Today marks the third day since the improbable occurred. I had never really entertained that tomorrow I might be returning to a country possibly headed towards fascism, but now we feel shell-shocked. I think maybe more than Eric or Helen I’ve shut out the absurd reality. I feel a million miles away from America, practically isolated in this remote island near the arctic, and emotionally estranged from the country I call home.
Two thoughts have stubbornly bubbled past my repression of reality: the nobler one a concern for the most vulnerable in our society, now facing an emboldened bigotry, the other a guttural survivalism considering moving out of New York for fear of nuclear war and the possibility of finding myself in an internment camp in case of a war with China.


For now, I’m still a world away. We drive across stark moonscapes, moss pastures, and glacier-carved ranges. The other-worldliness of it all matches the bizzaro-quality of the timeline we now occupy, on the other hand the ethereal beauty does not.
As we drive from vista to vista, Helen, Eric, and I slowly let reality seep in. We go through the motions of being tourists; we smile for photos, we acknowledge undeniable beauty around us, we mourn each at our own pace.
I take pride in being a pragmatist, even a realist, but I find my practical constitution failing me, as if I’m dipping my feet in painfully cold water; the prospect of my body adjusting once fully submerged, but I recoil at the pain and the fear that I might drown after all.


I’ve also been making my way through “Extremely loud and incredibly close.” I can’t help but to read it as a parallel reflection on catastrophe, a story of people finding their footing in a post-crisis world (in this case 9/11). While Oskar’s personal trauma is his own, he copes in a world united in mourning, and in solidarity against the perpetrators. Our own crisis, albeit with less personal tragedy, is more troubling in other ways.
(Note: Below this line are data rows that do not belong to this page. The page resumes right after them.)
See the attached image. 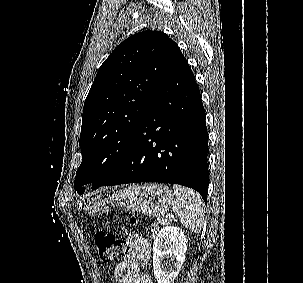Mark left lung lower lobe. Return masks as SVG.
Returning <instances> with one entry per match:
<instances>
[{
	"label": "left lung lower lobe",
	"mask_w": 303,
	"mask_h": 283,
	"mask_svg": "<svg viewBox=\"0 0 303 283\" xmlns=\"http://www.w3.org/2000/svg\"><path fill=\"white\" fill-rule=\"evenodd\" d=\"M208 134L193 72L180 53L155 93L116 173L102 186L159 182L208 193Z\"/></svg>",
	"instance_id": "left-lung-lower-lobe-1"
}]
</instances>
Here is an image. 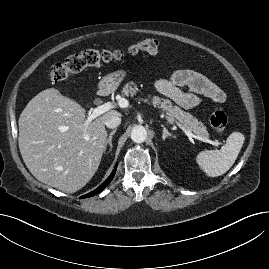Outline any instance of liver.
I'll use <instances>...</instances> for the list:
<instances>
[{"mask_svg":"<svg viewBox=\"0 0 269 269\" xmlns=\"http://www.w3.org/2000/svg\"><path fill=\"white\" fill-rule=\"evenodd\" d=\"M85 109L55 88L29 101L19 120L22 158L40 182L66 193L84 187L96 173L105 149L109 110L85 126Z\"/></svg>","mask_w":269,"mask_h":269,"instance_id":"obj_1","label":"liver"}]
</instances>
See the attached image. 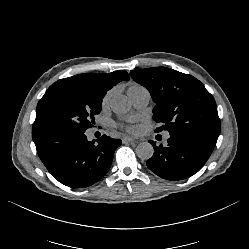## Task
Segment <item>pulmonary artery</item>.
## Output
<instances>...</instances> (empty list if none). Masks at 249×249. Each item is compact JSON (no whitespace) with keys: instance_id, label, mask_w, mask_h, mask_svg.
<instances>
[{"instance_id":"e3ab8cb5","label":"pulmonary artery","mask_w":249,"mask_h":249,"mask_svg":"<svg viewBox=\"0 0 249 249\" xmlns=\"http://www.w3.org/2000/svg\"><path fill=\"white\" fill-rule=\"evenodd\" d=\"M130 98L132 100V103L135 108L137 109H143L145 108L150 100V94L147 90H142L140 92H136L132 95H130ZM165 139H168L170 137L169 133H166L164 135Z\"/></svg>"}]
</instances>
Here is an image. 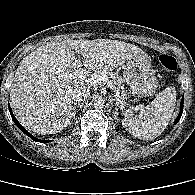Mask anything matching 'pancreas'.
Listing matches in <instances>:
<instances>
[{
  "label": "pancreas",
  "instance_id": "obj_1",
  "mask_svg": "<svg viewBox=\"0 0 195 195\" xmlns=\"http://www.w3.org/2000/svg\"><path fill=\"white\" fill-rule=\"evenodd\" d=\"M102 74L106 75L107 78L112 82V84L114 86H117L119 88L123 87L124 80L117 73H113V72H110V71H104V72L99 73L98 75H102ZM126 96H127V94H126L125 90L122 89L121 100L124 101L126 99Z\"/></svg>",
  "mask_w": 195,
  "mask_h": 195
}]
</instances>
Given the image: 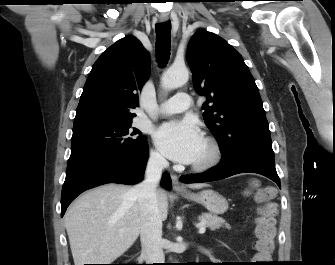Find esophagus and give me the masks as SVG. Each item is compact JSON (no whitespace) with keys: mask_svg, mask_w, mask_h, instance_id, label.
Returning <instances> with one entry per match:
<instances>
[{"mask_svg":"<svg viewBox=\"0 0 335 265\" xmlns=\"http://www.w3.org/2000/svg\"><path fill=\"white\" fill-rule=\"evenodd\" d=\"M161 22H167L169 20V16L166 13H162L160 14L159 17ZM171 179H172V184H173V189L176 192H182L185 191L186 189L180 184L177 175L172 174L171 175Z\"/></svg>","mask_w":335,"mask_h":265,"instance_id":"1","label":"esophagus"}]
</instances>
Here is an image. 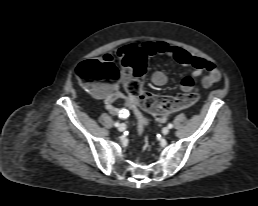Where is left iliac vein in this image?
<instances>
[{"label": "left iliac vein", "mask_w": 258, "mask_h": 206, "mask_svg": "<svg viewBox=\"0 0 258 206\" xmlns=\"http://www.w3.org/2000/svg\"><path fill=\"white\" fill-rule=\"evenodd\" d=\"M162 133H163V135H167L169 133V128L168 127H164L162 129Z\"/></svg>", "instance_id": "4c4485c4"}]
</instances>
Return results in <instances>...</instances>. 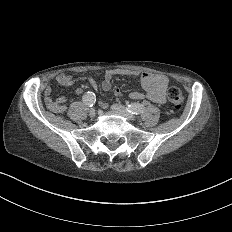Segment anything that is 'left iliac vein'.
I'll use <instances>...</instances> for the list:
<instances>
[{"label": "left iliac vein", "mask_w": 232, "mask_h": 232, "mask_svg": "<svg viewBox=\"0 0 232 232\" xmlns=\"http://www.w3.org/2000/svg\"><path fill=\"white\" fill-rule=\"evenodd\" d=\"M112 111L119 113L120 115L124 116L125 118H128L129 121H134L135 120V115L131 114L130 111L123 108L118 103H113L112 104Z\"/></svg>", "instance_id": "obj_1"}]
</instances>
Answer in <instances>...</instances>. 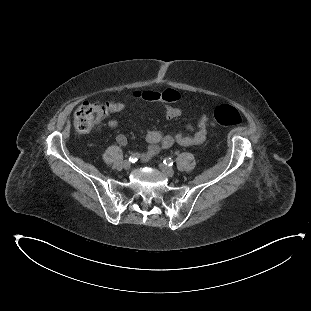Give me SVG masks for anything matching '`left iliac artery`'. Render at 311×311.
Here are the masks:
<instances>
[{
    "label": "left iliac artery",
    "instance_id": "44dca946",
    "mask_svg": "<svg viewBox=\"0 0 311 311\" xmlns=\"http://www.w3.org/2000/svg\"><path fill=\"white\" fill-rule=\"evenodd\" d=\"M163 163H164L165 165L172 166V165H173V163H174V161H173V159H172V158H170V157H166V158H164Z\"/></svg>",
    "mask_w": 311,
    "mask_h": 311
}]
</instances>
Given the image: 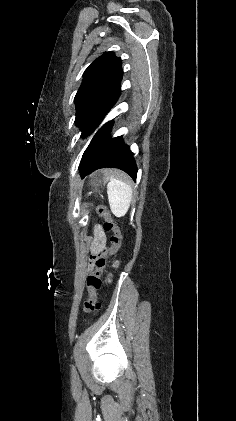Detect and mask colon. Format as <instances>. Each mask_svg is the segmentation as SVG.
Segmentation results:
<instances>
[{
	"mask_svg": "<svg viewBox=\"0 0 236 421\" xmlns=\"http://www.w3.org/2000/svg\"><path fill=\"white\" fill-rule=\"evenodd\" d=\"M89 206V204H88ZM99 216L104 219V229L113 233L112 245L108 249L93 255L90 260L89 274L86 279V286L88 289V298L84 301L83 311L85 314L93 313L99 310L100 305L97 301V291L102 285V275L105 271L107 258L114 255L122 244V233L120 228L111 217L108 209L103 205L94 206Z\"/></svg>",
	"mask_w": 236,
	"mask_h": 421,
	"instance_id": "colon-1",
	"label": "colon"
}]
</instances>
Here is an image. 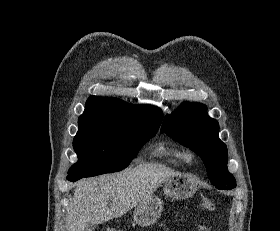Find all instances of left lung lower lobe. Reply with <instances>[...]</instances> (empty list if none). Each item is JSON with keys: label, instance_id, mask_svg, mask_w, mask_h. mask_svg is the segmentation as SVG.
Masks as SVG:
<instances>
[{"label": "left lung lower lobe", "instance_id": "1", "mask_svg": "<svg viewBox=\"0 0 280 231\" xmlns=\"http://www.w3.org/2000/svg\"><path fill=\"white\" fill-rule=\"evenodd\" d=\"M236 186H234V187H229V186H227V187H223L222 189H228V190H230V189H233V188H235Z\"/></svg>", "mask_w": 280, "mask_h": 231}]
</instances>
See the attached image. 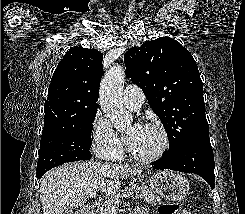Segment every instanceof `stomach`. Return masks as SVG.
<instances>
[{"instance_id": "obj_1", "label": "stomach", "mask_w": 245, "mask_h": 214, "mask_svg": "<svg viewBox=\"0 0 245 214\" xmlns=\"http://www.w3.org/2000/svg\"><path fill=\"white\" fill-rule=\"evenodd\" d=\"M150 186L153 192L168 200H180L189 192V183L186 178L169 170L152 174Z\"/></svg>"}]
</instances>
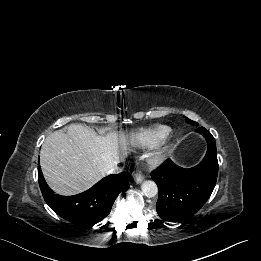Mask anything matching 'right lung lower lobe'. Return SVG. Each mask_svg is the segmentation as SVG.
Wrapping results in <instances>:
<instances>
[{
  "instance_id": "98d812e1",
  "label": "right lung lower lobe",
  "mask_w": 261,
  "mask_h": 261,
  "mask_svg": "<svg viewBox=\"0 0 261 261\" xmlns=\"http://www.w3.org/2000/svg\"><path fill=\"white\" fill-rule=\"evenodd\" d=\"M128 180L127 172L109 175L81 194L60 196L49 188L38 165L39 186L46 203L59 216L83 226H92L110 213L115 199L126 187Z\"/></svg>"
}]
</instances>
We awake to a rude reality in which our neighbors and fellow citizens suddenly feel a lot more like strangers.The ugliness we wrestle with is not a grotesque foreign enemy, but an internal sickness in which we each share complicity.
I hope there is a better future yet for the American experiment, and I will not shirk my responsibility in the project towards a more perfect union, but today I am not an optimist.